Perhaps the most unusual part of the deployment is the large number of Servitors, taking up half of the force. Hopefully they will do a good job of triggering all the traps and absorbing the worst of the fire once we get inside the tomb.

My Servitors have changed a lot over the years and they’re closer to brain-dead androids than brain-dead clones these days. This has drastically reduced their material upkeep and lowered the required quantity of rare, warp infused materials, in exchange for a higher manufacturing cost, and an increased ‘tech-burden’. Tech-burden is a catch all term I use to categorise the quantity and skill level of labour and high technology that is required to build and maintain a machine.
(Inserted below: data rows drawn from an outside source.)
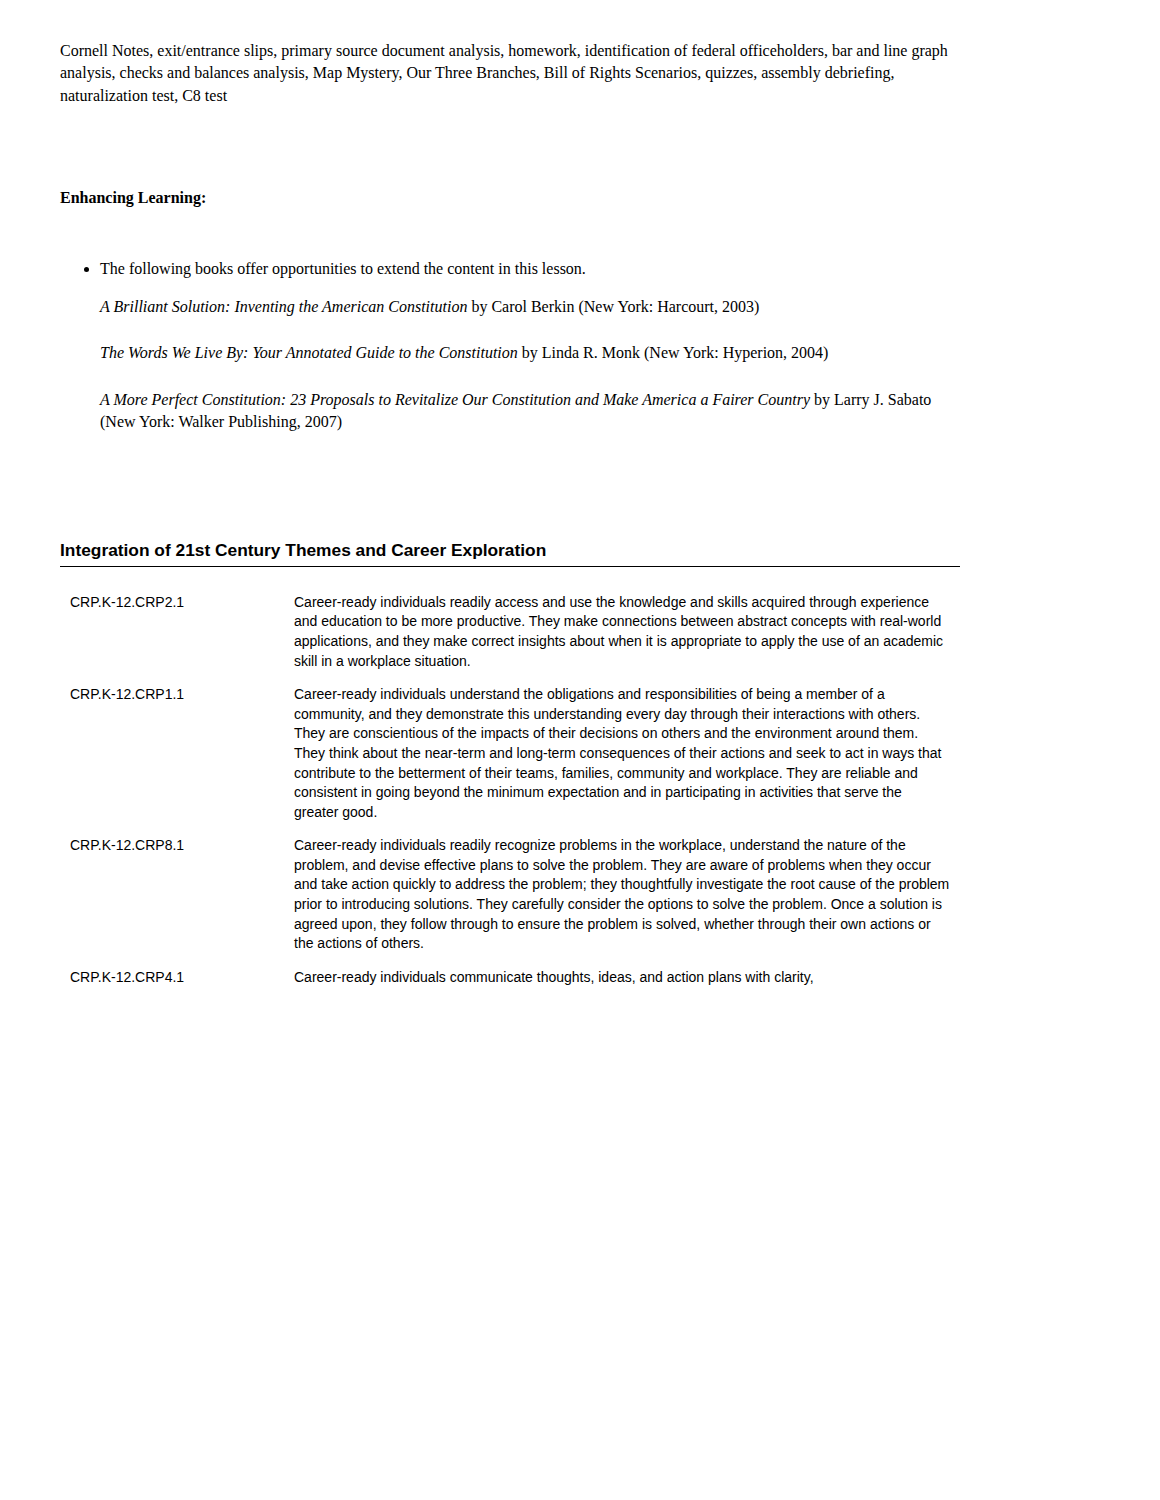Cornell Notes, exit/entrance slips, primary source document analysis, homework, identification of federal officeholders, bar and line graph analysis, checks and balances analysis, Map Mystery, Our Three Branches, Bill of Rights Scenarios, quizzes, assembly debriefing, naturalization test, C8 test
Enhancing Learning:
The following books offer opportunities to extend the content in this lesson.
A Brilliant Solution: Inventing the American Constitution by Carol Berkin (New York: Harcourt, 2003)
The Words We Live By: Your Annotated Guide to the Constitution by Linda R. Monk (New York: Hyperion, 2004)
A More Perfect Constitution: 23 Proposals to Revitalize Our Constitution and Make America a Fairer Country by Larry J. Sabato (New York: Walker Publishing, 2007)
Integration of 21st Century Themes and Career Exploration
| CRP.K-12.CRP2.1 | Career-ready individuals readily access and use the knowledge and skills acquired through experience and education to be more productive. They make connections between abstract concepts with real-world applications, and they make correct insights about when it is appropriate to apply the use of an academic skill in a workplace situation. |
| CRP.K-12.CRP1.1 | Career-ready individuals understand the obligations and responsibilities of being a member of a community, and they demonstrate this understanding every day through their interactions with others. They are conscientious of the impacts of their decisions on others and the environment around them. They think about the near-term and long-term consequences of their actions and seek to act in ways that contribute to the betterment of their teams, families, community and workplace. They are reliable and consistent in going beyond the minimum expectation and in participating in activities that serve the greater good. |
| CRP.K-12.CRP8.1 | Career-ready individuals readily recognize problems in the workplace, understand the nature of the problem, and devise effective plans to solve the problem. They are aware of problems when they occur and take action quickly to address the problem; they thoughtfully investigate the root cause of the problem prior to introducing solutions. They carefully consider the options to solve the problem. Once a solution is agreed upon, they follow through to ensure the problem is solved, whether through their own actions or the actions of others. |
| CRP.K-12.CRP4.1 | Career-ready individuals communicate thoughts, ideas, and action plans with clarity, |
While the Servitors still look human on the outside, they’re much closer to Skitarii, Mechanicus cyborg troops, in their construction, and even more resilient to hacking and possession than before as you’d have to take them apart to do so, then replace most of the parts without the integrated safety components. At that point, you might as well build a new Servitor.

My Servitors are multi-purpose, not monotask like a Kataphron. They are built more for labour than battle, but that doesn’t stop them from using a gun, or fighting through more fire than a normal Herald could hope to achieve without an expensive, full cyborg conversion, a conversion even I am still working on for myself.

Over the next four hours, our force rumbles closer, both the Eldar and Heralds taking minor casualties. Then, at the twenty kilometre mark, we have to stop our orbital bombardment, or risk killing our own forces. The bombardment achieved little, not even one shell getting through. Judging from the quantity of fire that suddenly comes our way, the controlling Cryptek is eager to retaliate.

At last, the battle is fully underway.